Thursday, November 19, 2009

Anxiety Always

1-3 times a year, since the time I was 14 years old, I've had to fight bouts of depression and anxiety. I'd like to say that I'm a bit stronger than a lot of people who are affected by these things, I can recognize them almost immediately and I don't use medication (I should say "anymore," when I was 17 I had such a bad bout that I couldn't leave the house for over a week and then was prescribed Xanax, which I only took when I was so overcome by anxiety that I couldn't deal on my own...I've since learned how). Maybe I'm just lucky and my cases are mild in comparison, who knows. I am at one of those times right now and it's so hard for me. They always come hand-in-hand with the feeling of being completely and utterly overwhelmed. I don't know if the feeling is triggered by the depression/anxiety, or vice versa, I haven't been able to figure that one out yet.

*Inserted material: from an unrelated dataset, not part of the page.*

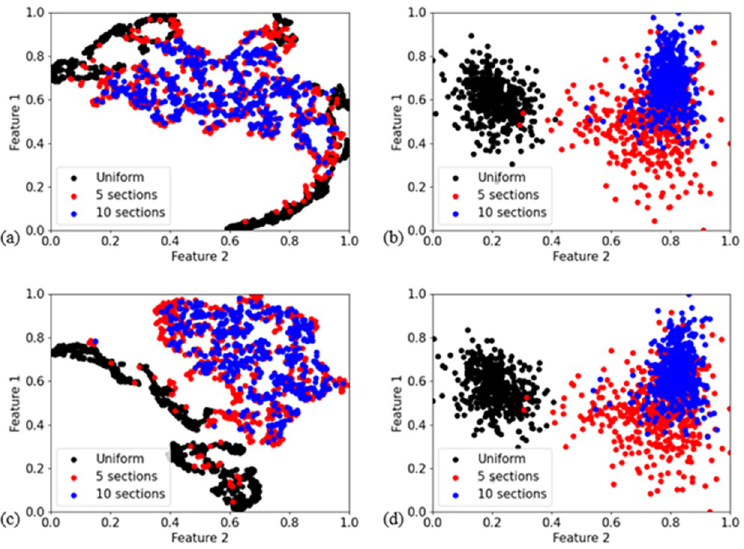
Fig 12. Data visualization by t-SNE and LDA (a) t-SNE on spectra (b) LDA on spectra (c) t-SNE on spectra injected temperature (d) LDA on spectra injected temperature.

I had a really good conversation with my dad about all of this last fall before he left for his Bahamas boat journey. I was in one of those times and turned to him for advice. He told me that he goes through the same thing and that the best way to cope with that overwhelmed feeling is to make a list. Write down everything that you need to do, whether it's big or small, just all the things that are stressing you out that you need to get to, then do them and cross them off, one by one. I've found that it really helps. The key to getting out of these "things," for me, is to get ahead of myself. Leave nothing un-done. Once all of my things are in order, my head and emotions usually are, too.

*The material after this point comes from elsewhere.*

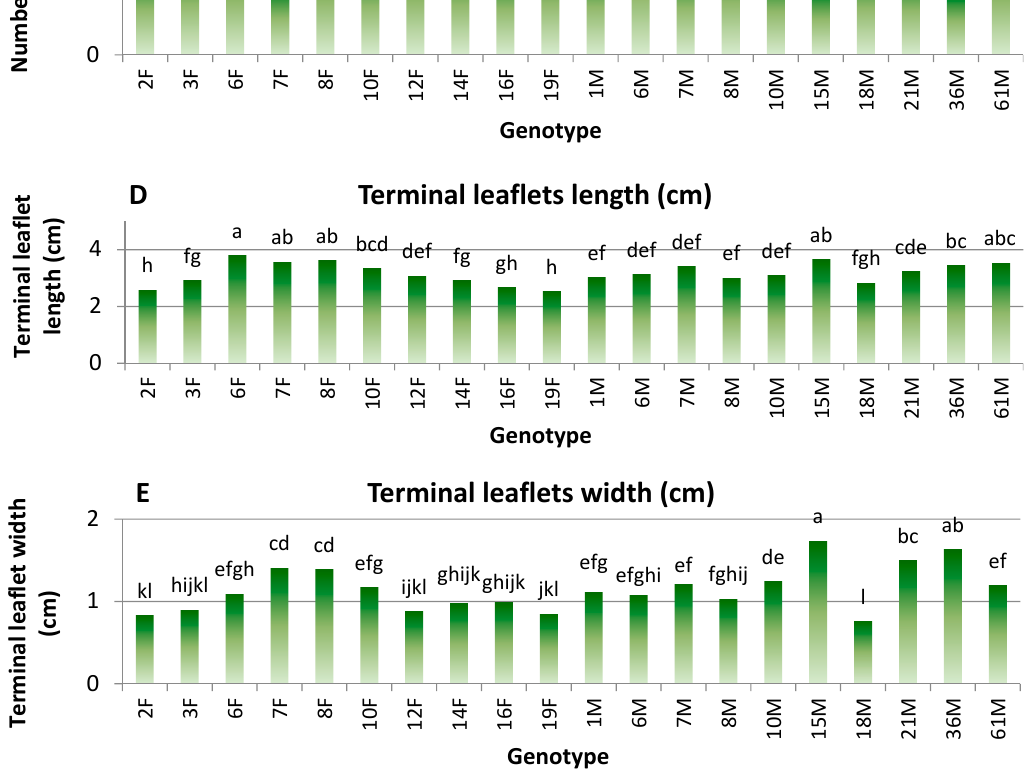
Figure 6. Mean values for 5 out of 13 morphological traits of ornamental interest [leaf length (cm), leaf width (cm), number of leaflets, terminal leaflets length (cm) and terminal leaflets width (cm)] measured on the 20 selected genotypes of P. lentiscus var. Chia. The means of the remaining 8 traits are presented in the Supplementary Table S5. Different letters in columns for each of the traits indicate statistically significant differences according to Duncan’s multiple range test at p ≤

This time is different, though. It's not just all of the responsibilities that are stacking up that are weighing me down. I've been emotional lately about how fast time has been passing and all of the adult responsibilities I have. I've been referring to myself as "old and boring" way too much. I've heard this being referred to as a "quarter life crisis" but I was pretty sure I went through this already when I was 21.

It started on Halloween. A month beforehand I had been all excited, I went to the costume store and bought my referee costume and I was planning out all the partying we'd be doing. The day of, however, I came home from work, sat around, went to see my mom, got some lunch with Bri, got flaked on by Dre, had Sean over, watched most of the Yankee game and fell asleep at 11pm. That sort of set the tone for the next few weeks. Then this past Wednesday I went to my parents' house to make some room for storage in my old bedroom. That obviously turned into me going through boxes of photos and finding old mix cd's, staring at framed pictures of me and old friends. It was like I was walking into someone else's room and examining their life. It's not mine anymore. I'm not friends with any of the people in the photos. I, myself, am barely recognizable. The cd's were made by someone with a completely different taste in music. Brian and I listened to them in the car that night, it was as if someone had made me cd's to get me into a new style of music. I didn't even remember half the songs or bands on them.

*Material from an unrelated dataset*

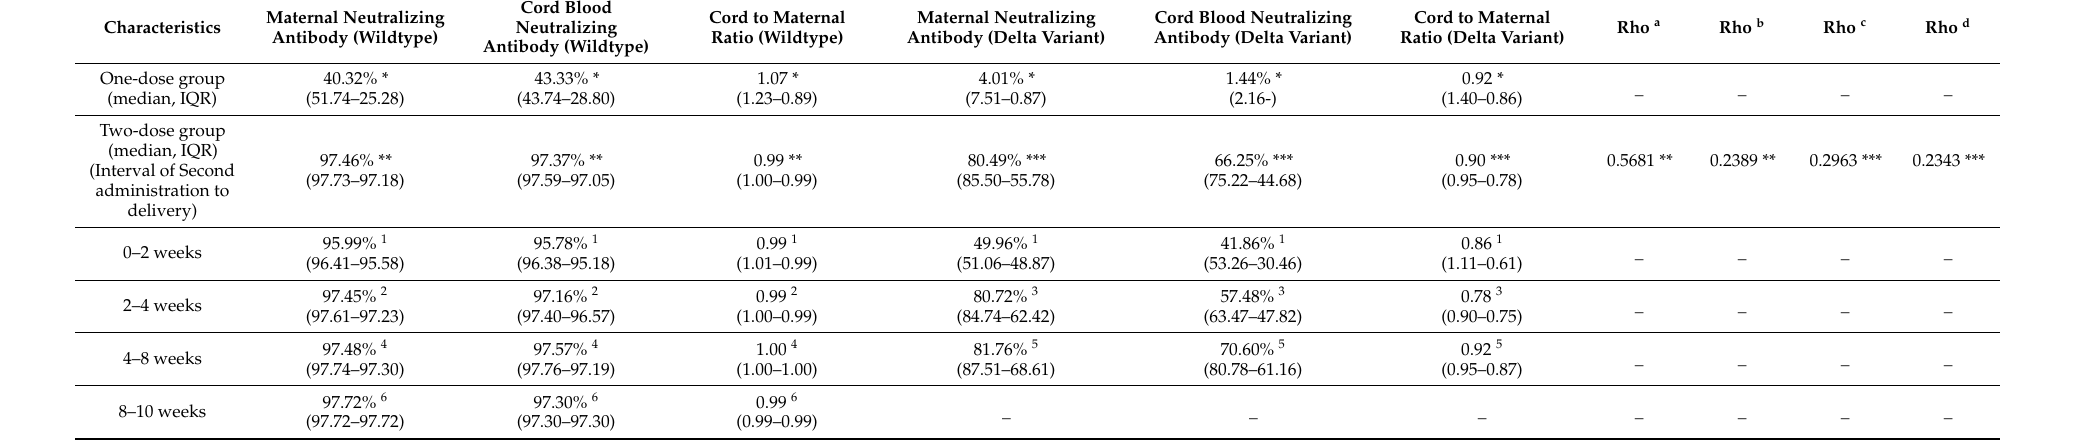
Table 2. Summary of neutralizing antibodies (wildtype and Delta variant) in maternal and cord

After dinner we started talking about what age we would relive if we could. My answer was 18. 18 was a great year for me. I was old enough to pull the, "I'm-an-adult-I-can-do-what-I-want" card. I was young enough that I didn't have any responsibilities so I had time to do what I wanted to do. I was running around the city, visiting with friends in New Jersey (and staying for as long as I wanted), taking the China Town bus up to Boston and staying with friends there, going on roadtrips to see bands play, spending every last cent on things that made me happy (records, books, toys, movies, etc.) not things that I NEEDED. I had friends everywhere! I would go to shows and know practically everyone, and they knew me. People were genuinely excited to see me, and me them. I wasn't old enough to start scrutinizing relationships and friendships, I hadn't yet figured out who was actually worth it (and I didn't care). Life, in and of itself, was new, exciting and fun.

I know everyone goes through this, it shouldn't be having such a negative effect on my mental state, but piled on top of being old enough to buy a house (don't even get me started on the stress THAT is causing me), being in charge of running a corporation (six days a week, at that), juggling my everyday responsibilities (which, I'm going to going to go out on a limb and say, are a lot more than most people my age, judging by my highschool friends' facebook statuses)...I'm at a breaking point. I just keep looking forward to that one week from Christmas to New Years, that's the only time I can close the business and oh my god do I need a vacation!

Like my mom always told me, "Just go through the motions."